Le cose che scrivo mi dimenticano. 
Quando oggi le tocco col senno di ieri si disintegrano e si perdono nel vento dei ricordi, riflettono di me un’immagine sbiadita. Sono io? Non sono io? Sono io nel tempo che fui, ma sicuramente sono anche qualcos’altro. 

Le cose che scrivo rimangono. Incustodite. Tanto a lungo da fuggire via e ritrovare tra le righe d’inchiostro pagine bianche di riflessioni che sanguinano. Non parlano più o sono io a non sentire? Mi rimandano l’eco esausta di un passato in cui mi dis-conosco. 

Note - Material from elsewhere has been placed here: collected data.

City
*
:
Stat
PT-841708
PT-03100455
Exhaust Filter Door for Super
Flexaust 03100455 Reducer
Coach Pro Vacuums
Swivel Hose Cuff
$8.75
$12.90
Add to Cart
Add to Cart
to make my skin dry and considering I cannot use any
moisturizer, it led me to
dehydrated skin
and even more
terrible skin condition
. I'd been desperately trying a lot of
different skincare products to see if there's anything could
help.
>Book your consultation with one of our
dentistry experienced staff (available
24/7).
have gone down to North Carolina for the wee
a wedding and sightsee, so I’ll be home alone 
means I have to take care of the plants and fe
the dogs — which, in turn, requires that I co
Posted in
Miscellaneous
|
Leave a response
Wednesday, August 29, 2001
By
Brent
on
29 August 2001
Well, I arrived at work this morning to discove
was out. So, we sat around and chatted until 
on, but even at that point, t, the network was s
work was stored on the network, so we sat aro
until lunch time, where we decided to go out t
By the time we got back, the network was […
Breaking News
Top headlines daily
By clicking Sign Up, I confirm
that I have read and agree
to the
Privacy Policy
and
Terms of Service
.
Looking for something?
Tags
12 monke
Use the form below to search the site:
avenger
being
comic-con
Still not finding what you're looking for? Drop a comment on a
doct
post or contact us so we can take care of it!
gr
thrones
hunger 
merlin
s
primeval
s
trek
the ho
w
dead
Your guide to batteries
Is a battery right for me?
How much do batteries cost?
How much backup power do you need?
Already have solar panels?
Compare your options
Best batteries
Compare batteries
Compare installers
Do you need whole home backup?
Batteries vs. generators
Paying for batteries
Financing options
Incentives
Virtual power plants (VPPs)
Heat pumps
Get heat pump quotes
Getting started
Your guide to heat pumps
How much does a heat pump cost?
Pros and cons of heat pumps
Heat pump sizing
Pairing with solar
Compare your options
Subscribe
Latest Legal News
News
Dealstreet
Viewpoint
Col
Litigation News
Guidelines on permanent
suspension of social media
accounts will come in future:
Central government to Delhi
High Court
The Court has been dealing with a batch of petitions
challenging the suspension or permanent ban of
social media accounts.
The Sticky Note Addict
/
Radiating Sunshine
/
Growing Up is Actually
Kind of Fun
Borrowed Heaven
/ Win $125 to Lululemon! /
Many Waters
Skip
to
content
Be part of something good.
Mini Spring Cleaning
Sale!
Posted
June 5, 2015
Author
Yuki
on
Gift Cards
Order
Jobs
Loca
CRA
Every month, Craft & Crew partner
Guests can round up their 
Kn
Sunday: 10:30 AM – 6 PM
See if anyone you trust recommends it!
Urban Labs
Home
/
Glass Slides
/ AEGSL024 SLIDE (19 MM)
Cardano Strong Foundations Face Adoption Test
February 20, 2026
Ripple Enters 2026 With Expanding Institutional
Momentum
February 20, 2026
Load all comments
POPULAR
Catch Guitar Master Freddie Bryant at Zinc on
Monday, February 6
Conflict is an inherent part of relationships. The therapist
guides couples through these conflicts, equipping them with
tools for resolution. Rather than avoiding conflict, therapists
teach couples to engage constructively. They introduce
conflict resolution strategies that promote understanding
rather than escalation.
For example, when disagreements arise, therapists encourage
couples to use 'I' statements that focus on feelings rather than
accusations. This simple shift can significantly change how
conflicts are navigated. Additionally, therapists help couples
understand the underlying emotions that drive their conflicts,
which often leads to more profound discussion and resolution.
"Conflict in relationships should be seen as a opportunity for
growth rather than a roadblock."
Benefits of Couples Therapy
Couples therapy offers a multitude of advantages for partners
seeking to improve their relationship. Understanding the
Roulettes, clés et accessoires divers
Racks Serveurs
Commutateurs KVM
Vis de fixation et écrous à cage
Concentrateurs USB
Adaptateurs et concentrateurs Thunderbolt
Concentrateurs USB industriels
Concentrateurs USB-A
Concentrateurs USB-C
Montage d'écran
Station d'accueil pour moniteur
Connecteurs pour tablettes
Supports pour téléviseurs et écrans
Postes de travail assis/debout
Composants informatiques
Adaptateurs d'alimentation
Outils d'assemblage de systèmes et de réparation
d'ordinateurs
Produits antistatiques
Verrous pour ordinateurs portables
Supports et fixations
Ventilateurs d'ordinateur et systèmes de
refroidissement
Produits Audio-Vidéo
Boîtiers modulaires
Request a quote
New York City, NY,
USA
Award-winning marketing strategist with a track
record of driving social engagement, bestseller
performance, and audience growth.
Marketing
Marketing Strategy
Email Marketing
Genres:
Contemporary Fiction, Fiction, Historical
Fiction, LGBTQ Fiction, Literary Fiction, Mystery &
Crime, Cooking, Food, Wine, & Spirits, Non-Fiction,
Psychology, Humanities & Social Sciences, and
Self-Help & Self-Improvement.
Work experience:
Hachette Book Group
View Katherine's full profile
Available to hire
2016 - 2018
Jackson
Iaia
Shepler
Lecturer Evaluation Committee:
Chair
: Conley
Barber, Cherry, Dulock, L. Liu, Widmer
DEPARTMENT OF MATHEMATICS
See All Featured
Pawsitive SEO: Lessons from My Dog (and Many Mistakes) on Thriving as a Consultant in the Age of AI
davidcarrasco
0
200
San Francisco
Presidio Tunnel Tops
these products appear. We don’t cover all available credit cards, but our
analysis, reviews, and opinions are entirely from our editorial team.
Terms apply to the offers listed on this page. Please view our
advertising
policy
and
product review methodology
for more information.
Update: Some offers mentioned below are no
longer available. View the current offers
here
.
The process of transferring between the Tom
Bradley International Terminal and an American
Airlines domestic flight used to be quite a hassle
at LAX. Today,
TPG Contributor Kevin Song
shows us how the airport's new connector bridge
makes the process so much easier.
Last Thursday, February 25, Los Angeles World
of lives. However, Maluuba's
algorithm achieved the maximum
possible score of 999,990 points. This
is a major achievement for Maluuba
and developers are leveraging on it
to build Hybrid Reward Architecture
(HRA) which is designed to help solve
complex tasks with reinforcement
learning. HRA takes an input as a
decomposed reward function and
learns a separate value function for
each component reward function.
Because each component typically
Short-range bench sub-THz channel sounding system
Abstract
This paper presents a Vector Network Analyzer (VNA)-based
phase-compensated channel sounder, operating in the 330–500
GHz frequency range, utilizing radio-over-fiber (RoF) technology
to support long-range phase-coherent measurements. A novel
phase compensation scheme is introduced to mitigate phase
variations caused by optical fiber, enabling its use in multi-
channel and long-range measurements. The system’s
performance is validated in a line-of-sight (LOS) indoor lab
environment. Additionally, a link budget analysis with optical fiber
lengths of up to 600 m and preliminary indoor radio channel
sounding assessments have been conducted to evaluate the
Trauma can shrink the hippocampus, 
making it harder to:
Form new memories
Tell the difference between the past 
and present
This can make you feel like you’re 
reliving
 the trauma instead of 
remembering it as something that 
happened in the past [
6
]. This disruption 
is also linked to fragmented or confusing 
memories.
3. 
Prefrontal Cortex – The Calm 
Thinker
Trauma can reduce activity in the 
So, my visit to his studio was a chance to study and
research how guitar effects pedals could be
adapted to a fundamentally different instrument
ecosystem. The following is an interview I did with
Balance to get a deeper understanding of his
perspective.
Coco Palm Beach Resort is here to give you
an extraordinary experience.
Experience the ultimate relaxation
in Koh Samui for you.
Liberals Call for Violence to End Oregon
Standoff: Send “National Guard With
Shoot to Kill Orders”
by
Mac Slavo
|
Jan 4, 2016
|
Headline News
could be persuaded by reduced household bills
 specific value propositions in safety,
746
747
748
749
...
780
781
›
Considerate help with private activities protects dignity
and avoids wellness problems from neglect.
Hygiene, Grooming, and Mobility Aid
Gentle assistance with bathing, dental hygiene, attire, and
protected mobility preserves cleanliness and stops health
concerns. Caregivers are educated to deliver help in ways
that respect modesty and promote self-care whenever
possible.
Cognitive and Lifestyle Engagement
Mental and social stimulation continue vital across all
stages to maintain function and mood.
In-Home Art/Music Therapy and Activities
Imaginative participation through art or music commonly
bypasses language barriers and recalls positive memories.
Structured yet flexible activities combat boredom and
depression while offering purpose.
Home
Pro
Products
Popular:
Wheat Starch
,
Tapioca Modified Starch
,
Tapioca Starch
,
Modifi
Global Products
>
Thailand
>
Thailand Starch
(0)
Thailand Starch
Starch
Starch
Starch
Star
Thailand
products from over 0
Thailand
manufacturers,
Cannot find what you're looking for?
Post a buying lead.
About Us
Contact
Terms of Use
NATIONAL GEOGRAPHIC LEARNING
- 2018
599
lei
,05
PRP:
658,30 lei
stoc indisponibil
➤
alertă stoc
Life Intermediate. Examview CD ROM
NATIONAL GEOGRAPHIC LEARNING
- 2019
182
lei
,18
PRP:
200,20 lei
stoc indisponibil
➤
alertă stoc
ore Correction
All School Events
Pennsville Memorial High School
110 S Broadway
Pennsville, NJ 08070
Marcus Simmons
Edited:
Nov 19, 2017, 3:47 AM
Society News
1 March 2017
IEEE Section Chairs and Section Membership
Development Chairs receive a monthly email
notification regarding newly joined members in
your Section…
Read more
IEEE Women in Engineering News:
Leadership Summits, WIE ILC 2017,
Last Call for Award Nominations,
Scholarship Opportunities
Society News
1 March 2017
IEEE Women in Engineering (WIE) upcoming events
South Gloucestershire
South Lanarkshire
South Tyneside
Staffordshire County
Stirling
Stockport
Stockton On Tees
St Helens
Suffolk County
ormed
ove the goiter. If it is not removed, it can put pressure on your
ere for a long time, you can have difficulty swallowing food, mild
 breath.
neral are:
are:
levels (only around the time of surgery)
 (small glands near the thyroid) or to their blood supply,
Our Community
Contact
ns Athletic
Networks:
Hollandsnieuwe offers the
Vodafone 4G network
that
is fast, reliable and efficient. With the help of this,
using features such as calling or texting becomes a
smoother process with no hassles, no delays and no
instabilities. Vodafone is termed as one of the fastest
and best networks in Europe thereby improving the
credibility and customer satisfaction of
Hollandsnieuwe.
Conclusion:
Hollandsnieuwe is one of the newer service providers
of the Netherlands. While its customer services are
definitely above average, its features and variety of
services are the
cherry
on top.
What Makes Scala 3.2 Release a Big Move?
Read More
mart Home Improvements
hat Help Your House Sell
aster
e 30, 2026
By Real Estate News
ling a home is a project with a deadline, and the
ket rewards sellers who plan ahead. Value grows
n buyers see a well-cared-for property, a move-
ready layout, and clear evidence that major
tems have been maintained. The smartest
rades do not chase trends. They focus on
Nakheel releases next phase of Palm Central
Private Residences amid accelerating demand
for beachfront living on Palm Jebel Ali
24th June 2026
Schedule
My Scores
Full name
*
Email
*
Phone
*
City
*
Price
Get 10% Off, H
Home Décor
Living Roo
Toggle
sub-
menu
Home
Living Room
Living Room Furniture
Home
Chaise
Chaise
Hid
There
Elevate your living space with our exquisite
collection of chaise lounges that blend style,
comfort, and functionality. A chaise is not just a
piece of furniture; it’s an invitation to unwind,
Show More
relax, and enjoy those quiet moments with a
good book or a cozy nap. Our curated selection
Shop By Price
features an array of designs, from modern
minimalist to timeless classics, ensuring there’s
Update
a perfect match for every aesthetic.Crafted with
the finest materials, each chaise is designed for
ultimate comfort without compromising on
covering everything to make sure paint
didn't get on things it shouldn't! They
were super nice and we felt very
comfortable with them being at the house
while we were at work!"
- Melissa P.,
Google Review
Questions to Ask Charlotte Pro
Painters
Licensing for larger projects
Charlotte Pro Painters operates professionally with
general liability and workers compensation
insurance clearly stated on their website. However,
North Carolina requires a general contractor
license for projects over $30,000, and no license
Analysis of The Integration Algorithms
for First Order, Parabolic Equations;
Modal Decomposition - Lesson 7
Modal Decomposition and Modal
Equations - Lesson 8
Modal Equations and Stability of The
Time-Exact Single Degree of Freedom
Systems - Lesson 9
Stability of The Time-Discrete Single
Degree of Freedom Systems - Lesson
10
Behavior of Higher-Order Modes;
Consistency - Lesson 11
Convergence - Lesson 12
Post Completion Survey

Forse palpitano – le cose che scrivo – ancora sospirano sotto macerie di esistenza. Eppure così deboli, così lontane. A chi possono arrivare ancora, se, mute, a malapena sussurrano all’orecchio che per la prima volta le sentì? 

Le cose che scrivo sono io, non sono io. Sono sempre più di me e mai abbastanza; l’espressione distratta del passante quando arriva il treno, la delusione d’aprire la porta di casa e non trovare più casa, la saggezza di non aspettarsi più l’ovvio, il banale. 
Sono l’attesa e sono l’arrivo, sono l’approdo in un porto che non trova mai stazione. 

Le cose che scrivo rimangono come braci d’un sentimento di combustione. E sono l’acqua che vivificò e rese feconda la terra dell’Io. Lungo la deserta, inaridita traversata dell’essere.